▸ Exercise brief
Gather, from the listing beneath this task, every line holding the string "remote".

▸ Data extract

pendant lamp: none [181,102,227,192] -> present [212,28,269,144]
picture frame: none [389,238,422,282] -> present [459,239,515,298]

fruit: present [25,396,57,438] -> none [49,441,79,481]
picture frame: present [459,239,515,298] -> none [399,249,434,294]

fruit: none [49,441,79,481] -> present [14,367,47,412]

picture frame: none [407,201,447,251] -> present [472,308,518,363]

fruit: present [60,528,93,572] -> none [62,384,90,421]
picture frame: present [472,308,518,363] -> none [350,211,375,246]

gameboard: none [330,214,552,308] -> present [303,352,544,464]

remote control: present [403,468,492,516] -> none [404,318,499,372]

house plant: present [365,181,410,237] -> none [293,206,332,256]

--

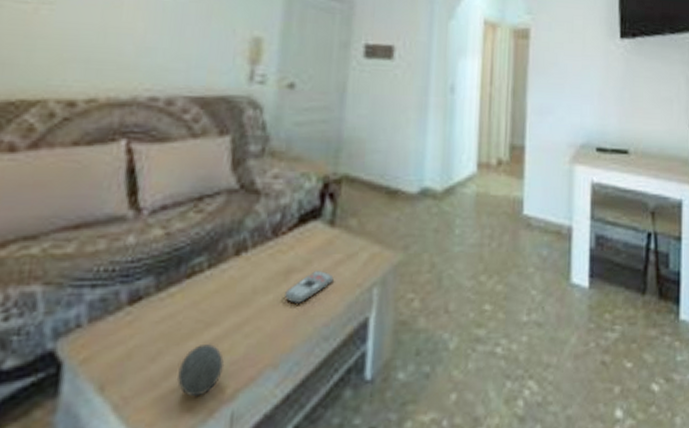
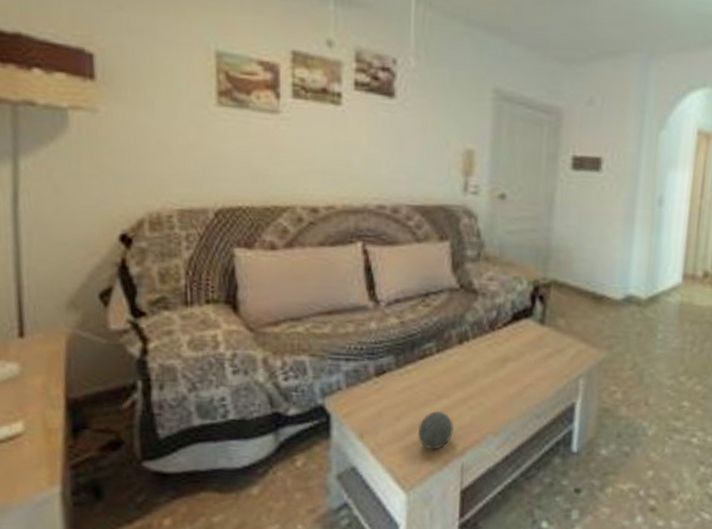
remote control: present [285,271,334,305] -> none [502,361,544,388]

--

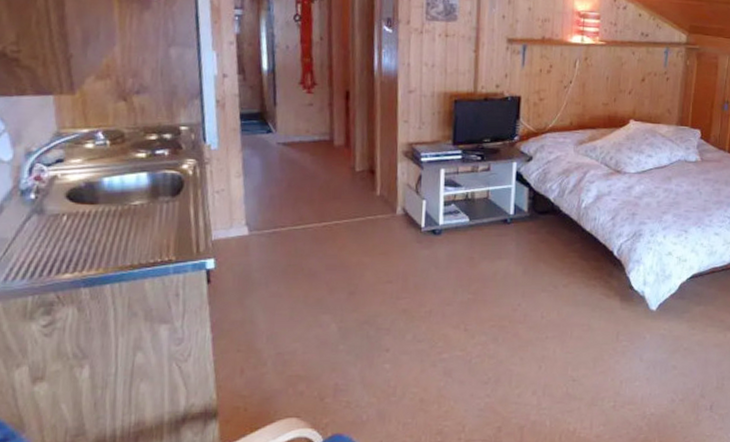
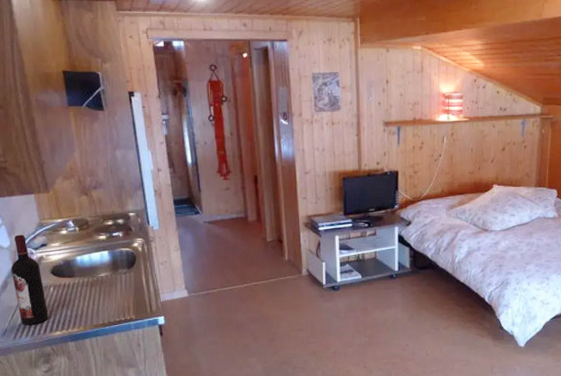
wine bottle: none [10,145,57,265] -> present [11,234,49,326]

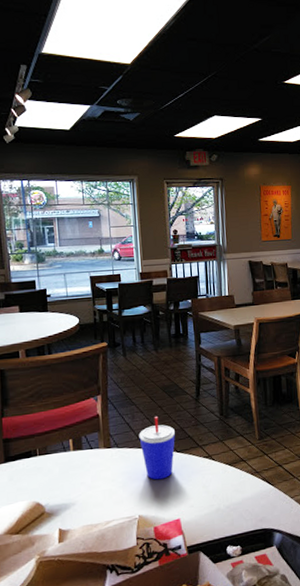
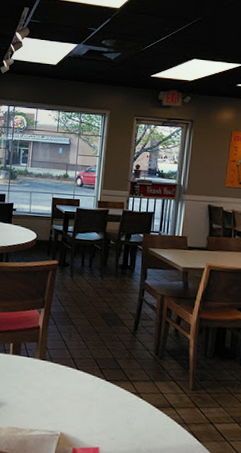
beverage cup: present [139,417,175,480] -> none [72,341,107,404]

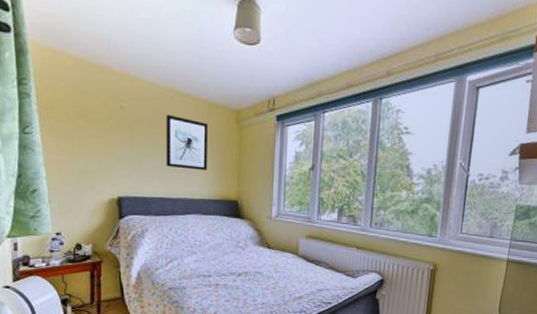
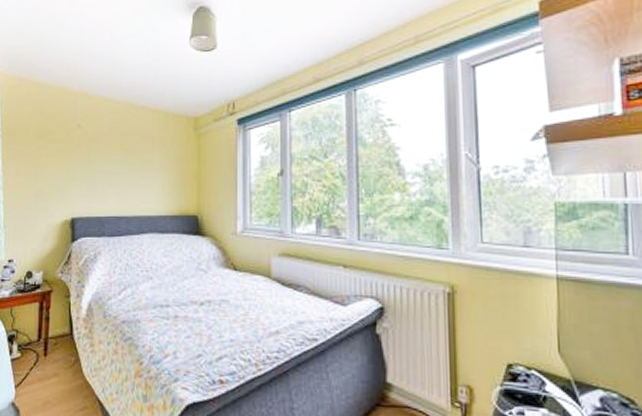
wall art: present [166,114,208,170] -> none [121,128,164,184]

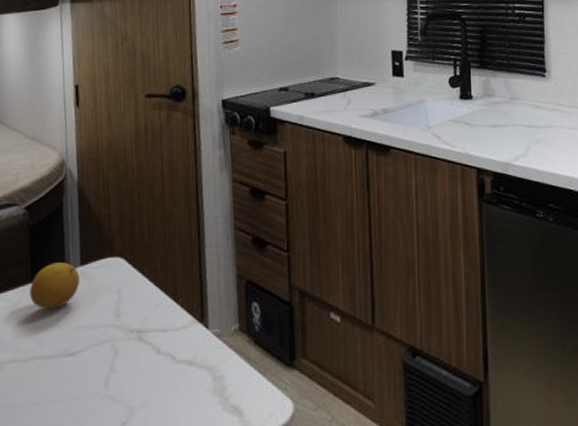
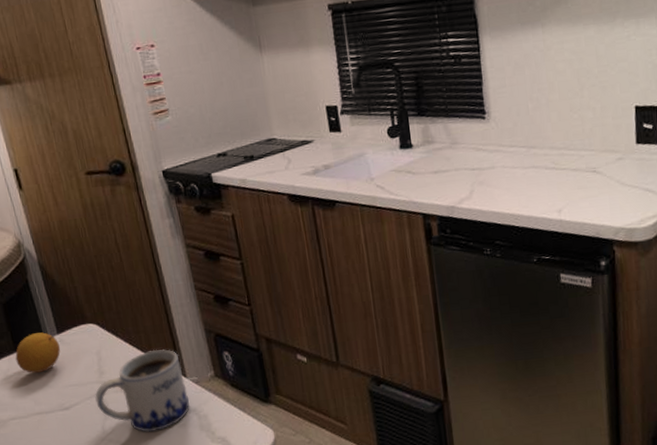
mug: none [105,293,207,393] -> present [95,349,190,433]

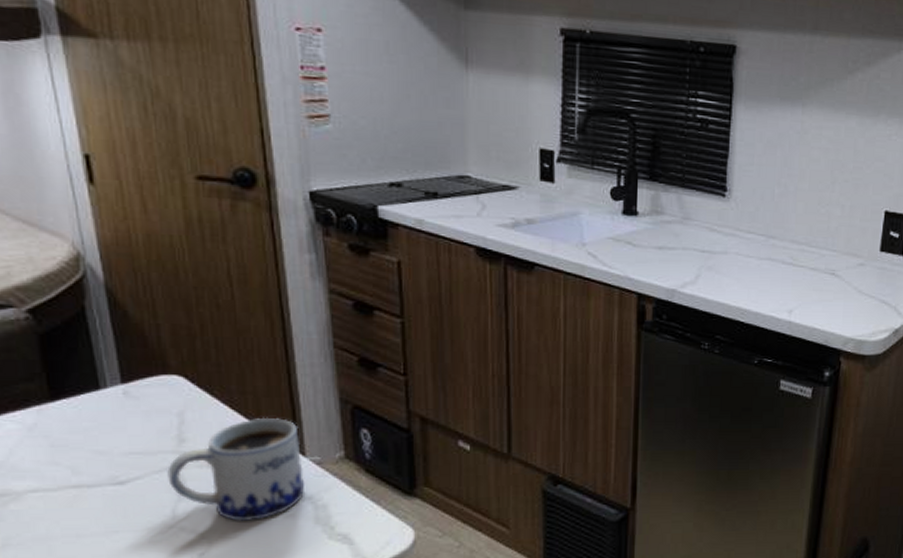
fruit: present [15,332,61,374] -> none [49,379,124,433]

▸ Solution for this task
remote control: present [403,468,492,516] -> none [404,318,499,372]
remote control: present [285,271,334,305] -> none [502,361,544,388]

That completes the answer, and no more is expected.